So I recently came across the idea of keeping a dev journal. Funny enough, I’m not entirely sure how I’ve missed this concept all these years considering I’ve previously done all kinds of journaling - just never for work or dev. Since I’m also going on leave soon, I figured this might be a good way to track everything and hopefully use that as a good base for knowledge transfer sessions or at least something to help my team members while I’m gone.
So while I hope to do a different blog post on daily work journals in general, I did notice that Obsidian has Daily Notes templates and quickly started using that as my dev journal.
While I tend to try to keep my tools simple I did decide to add one small template to fetch my “Daily” todo from Todoist and append it to my daily notes. While I try to avoid adding a bunch of scripts - I already have solid Todoist workflow to prune my todoist list and/or create tasks based on other conditions in my life so I feel confident adding this script as I know it’s not going to derail my workflow.
Here’s how I set it up: For the actual dev journal, I’ve been using Obsidian and its Daily Notes feature. I do have the Obsidian Templater plugin configured for the daily notes folder.
# <% tp.date.now("dddd, MMMM D, YYYY") %>
## Deep Work 🎯
- [ ]
- [ ]
- [ ]
### Backlog
- [ ]
---
## Todoist
<%* const API_KEY = "YOUR_API_KEY";
const response = await fetch("https://api.todoist.com/api/v1/tasks?filter=today", { headers: { "Authorization": `Bearer ${API_KEY}` } });
const data = await response.json();
const tasks = (data.results || []).filter(t => t.due !== null);
let output = "";
if (tasks.length === 0) {
output = "- No tasks due today 🎉";
} else {
output = tasks
.map(t => {
const priority = t.priority > 1 ? ` [p${t.priority}]` : "";
return `- [ ] ${t.content}${priority}`;
})
.join("\n");
}
_%>
<% output %>
← [[<% tp.date.now("YYYY-MM-DD", -1) %>]] | [[<% tp.date.now("YYYY-MM-DD", 1) %>]] →
You can see the end results below.

I do tweak the template around a bit but usually it stays this simple.
A few things worth calling out: the “Deep Work” section at the top is intentional. I block most of my mornings for deep work, so having those three slots front and center helps drive that. I want the first thing I see when I open my daily note to be what I’m actually supposed to be focused on — not a giant list of everything. Three slots, that’s it. If something doesn’t fit in those three it goes to the backlog.

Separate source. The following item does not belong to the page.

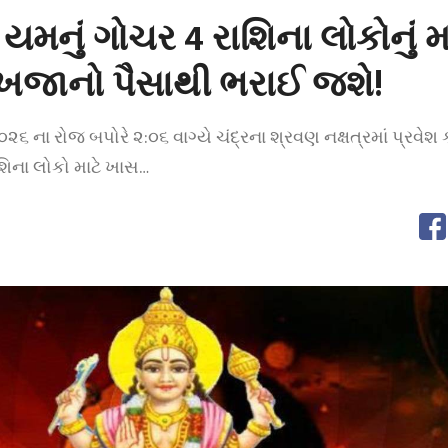
ાં યમનું ગોચર 4 રાશિના લોકોનું 
 ખજાનો પૈસાથી ભરાઈ જશે!
૦૨૬ ના રોજ બપોરે ૨:૦૬ વાગ્યે ચંદ્રના શ્રવણ નક્ષત્રમાં પ્રવેશ
ાશિના લોકો માટે ખાસ…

As for the Todoist integration — it’s pretty lightweight on purpose. All it does is pull tasks that are due today and dump them into the note. I’m not syncing back to Todoist or doing anything fancy. The goal is just to have everything in one place when I sit down in the morning so I’m not context switching between tools to figure out what the day looks like.
If you’re not using Todoist you could easily swap the fetch call for whatever task manager has an API. Or just skip that section entirely — the template works fine without it.